Overwegende dat het Hof vervolgens, na een ander bezwaar van belanghebbende ongegrond te hebben bevonden, den bestreden aanslag heeft gehandhaafd;

Overwegende dat belanghebbende tegen deze uitspraak als middelen van cassatie heeft voorgesteld:

Sch. of verk. toep. van art. 1 Zevende U.v.b. IB '41 door te overwegen, dat er voor de Insp. alleen dan een verplichting zou bestaan controle op een aangifte uit te oefenen en de gegevens in de overgelegde bescheiden vermeld te toetsen aan vroegere aangiften en accountantsrapporten, indien er bijzondere omstandigheden zijn, welke reden geven aan de aangifte te twijfelen.

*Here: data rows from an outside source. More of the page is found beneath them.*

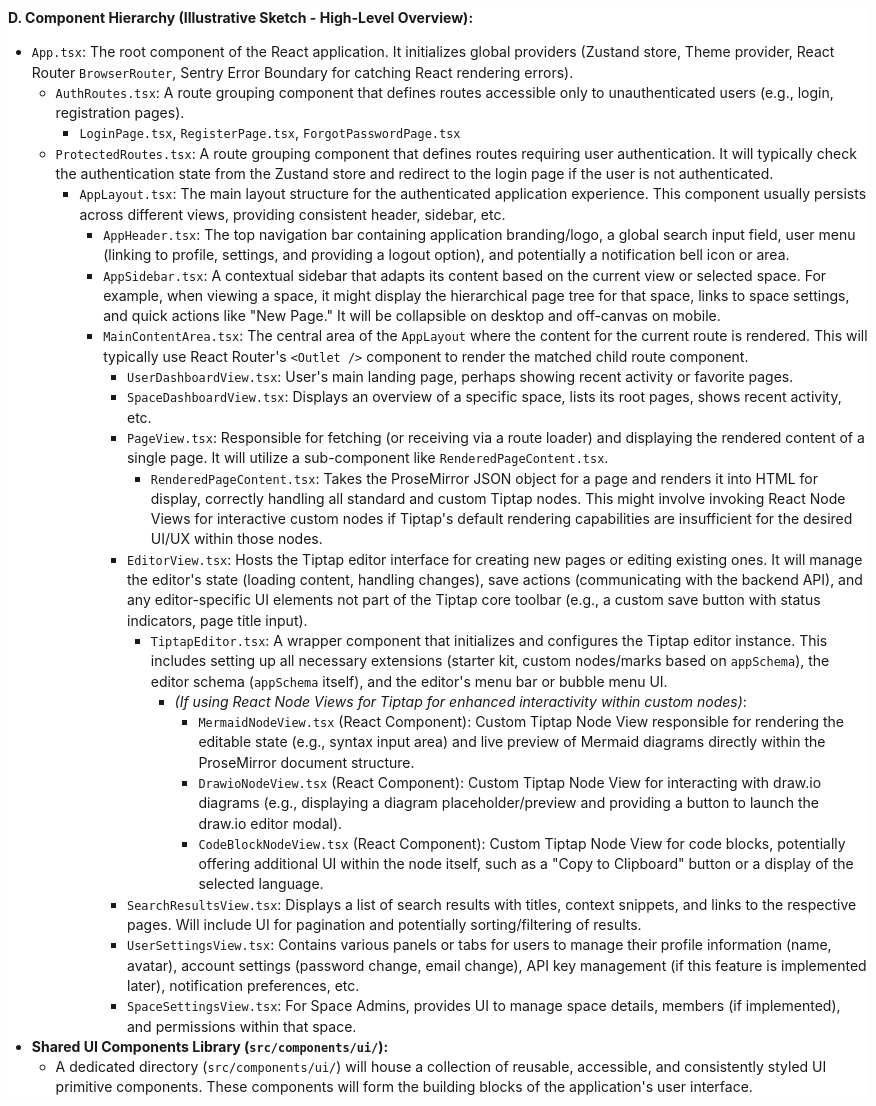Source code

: **D. Component Hierarchy (Illustrative Sketch - High-Level Overview):**
*   `App.tsx`: The root component of the React application. It initializes global providers (Zustand store, Theme provider, React Router `BrowserRouter`, Sentry Error Boundary for catching React rendering errors).
    *   `AuthRoutes.tsx`: A route grouping component that defines routes accessible only to unauthenticated users (e.g., login, registration pages).
        *   `LoginPage.tsx`, `RegisterPage.tsx`, `ForgotPasswordPage.tsx`
    *   `ProtectedRoutes.tsx`: A route grouping component that defines routes requiring user authentication. It will typically check the authentication state from the Zustand store and redirect to the login page if the user is not authenticated.
        *   `AppLayout.tsx`: The main layout structure for the authenticated application experience. This component usually persists across different views, providing consistent header, sidebar, etc.
            *   `AppHeader.tsx`: The top navigation bar containing application branding/logo, a global search input field, user menu (linking to profile, settings, and providing a logout option), and potentially a notification bell icon or area.
            *   `AppSidebar.tsx`: A contextual sidebar that adapts its content based on the current view or selected space. For example, when viewing a space, it might display the hierarchical page tree for that space, links to space settings, and quick actions like "New Page." It will be collapsible on desktop and off-canvas on mobile.
            *   `MainContentArea.tsx`: The central area of the `AppLayout` where the content for the current route is rendered. This will typically use React Router's `<Outlet />` component to render the matched child route component.
                *   `UserDashboardView.tsx`: User's main landing page, perhaps showing recent activity or favorite pages.
                *   `SpaceDashboardView.tsx`: Displays an overview of a specific space, lists its root pages, shows recent activity, etc.
                *   `PageView.tsx`: Responsible for fetching (or receiving via a route loader) and displaying the rendered content of a single page. It will utilize a sub-component like `RenderedPageContent.tsx`.
                    *   `RenderedPageContent.tsx`: Takes the ProseMirror JSON object for a page and renders it into HTML for display, correctly handling all standard and custom Tiptap nodes. This might involve invoking React Node Views for interactive custom nodes if Tiptap's default rendering capabilities are insufficient for the desired UI/UX within those nodes.
                *   `EditorView.tsx`: Hosts the Tiptap editor interface for creating new pages or editing existing ones. It will manage the editor's state (loading content, handling changes), save actions (communicating with the backend API), and any editor-specific UI elements not part of the Tiptap core toolbar (e.g., a custom save button with status indicators, page title input).
                    *   `TiptapEditor.tsx`: A wrapper component that initializes and configures the Tiptap editor instance. This includes setting up all necessary extensions (starter kit, custom nodes/marks based on `appSchema`), the editor schema (`appSchema` itself), and the editor's menu bar or bubble menu UI.
                        *   *(If using React Node Views for Tiptap for enhanced interactivity within custom nodes)*:
                            *   `MermaidNodeView.tsx` (React Component): Custom Tiptap Node View responsible for rendering the editable state (e.g., syntax input area) and live preview of Mermaid diagrams directly within the ProseMirror document structure.
                            *   `DrawioNodeView.tsx` (React Component): Custom Tiptap Node View for interacting with draw.io diagrams (e.g., displaying a diagram placeholder/preview and providing a button to launch the draw.io editor modal).
                            *   `CodeBlockNodeView.tsx` (React Component): Custom Tiptap Node View for code blocks, potentially offering additional UI within the node itself, such as a "Copy to Clipboard" button or a display of the selected language.
                *   `SearchResultsView.tsx`: Displays a list of search results with titles, context snippets, and links to the respective pages. Will include UI for pagination and potentially sorting/filtering of results.
                *   `UserSettingsView.tsx`: Contains various panels or tabs for users to manage their profile information (name, avatar), account settings (password change, email change), API key management (if this feature is implemented later), notification preferences, etc.
                *   `SpaceSettingsView.tsx`: For Space Admins, provides UI to manage space details, members (if implemented), and permissions within that space.
*   **Shared UI Components Library (`src/components/ui/`):**
    *   A dedicated directory (`src/components/ui/`) will house a collection of reusable, accessible, and consistently styled UI primitive components. These components will form the building blocks of the application's user interface.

Schending of verkeerde toepassing van art. 17 ARB door te overwegen; ′dat door belanghebbende geen beroep is gedaan op zodanige bijzondere omstandigheden en het bestaan daarvan ook overigens niet is gebleken′, zulks ten onrechte, daar door de ondergetekende in het beroepschrift is gewezen op het feit, dat de post van f 500 wegens privegebruik auto in voorgaande jaren steeds bij het inkomen is gevoegd, terwijl de post van f 450 voor huishoudelijk gebruik van brandstof, electriciteit en water is genoemd in het rapport van de Rijksaccountantsdienst over het jaar 1953.;

Overwegende dienaangaande:

dat de uitspraak van het Hof, voorzover deze in cassatie bestreden wordt, steunde op de stelling, dat alleen, indien in een bepaald geval er bijzondere omstandigheden zijn, die den Inspecteur aanleiding geven aan de aangifte te twijfelen, voor den Inspecteur de plicht bestaat de door den belastingplichtige overgelegde gegevens met andere stukken te vergelijken;

dat het eerste middel zich richt tegen deze stelling van het Hof;

dat deze stelling in haar algemeenheid aanvaardbaar moge zijn voor zover betreft het opleggen van voorlopige of nadere voorlopige aanslagen, maar zij dit niet is voor zover betreft het opleggen van definitieve aanslagen;

dat voor een belastingplichtige ernstige gevolgen aan het opleggen van een navorderingsaanslag verbonden kunnen zijn en zijn redelijk belang derhalve met zich brengt, dat de Inspecteur alvorens tot het opleggen van een definitieven aanslag over te gaan, de gedane aangifte althans in dien zin aan een onderzoek onderwerpt, dat zij vergeleken wordt met de gegevens, die er in het dossier van den belastingplichtige ter inspectie aanwezig zijn, tot welke gegevens behoren de aangiften en aanslagen over vorige jaren, renseignementen en rapporten door den Rijksaccountantsdienst uitgebracht;

dat de ambtelijke instructie voor de Inspecteurs met betrekking tot de voorbereiding van de aanslagregeling en het onderzoek van de aangiften ook in deze richting wijst;

dat het eerste middel zich dan ook terecht tegen bovenvermelde stelling van het Hof richt en de uitspraak van het Hof niet in stand kan blijven;

dat in verband met het bovenstaande het tweede door belanghebbende voorgedragen middel geen behandeling behoeft;

Vernietigt...

Verwijst...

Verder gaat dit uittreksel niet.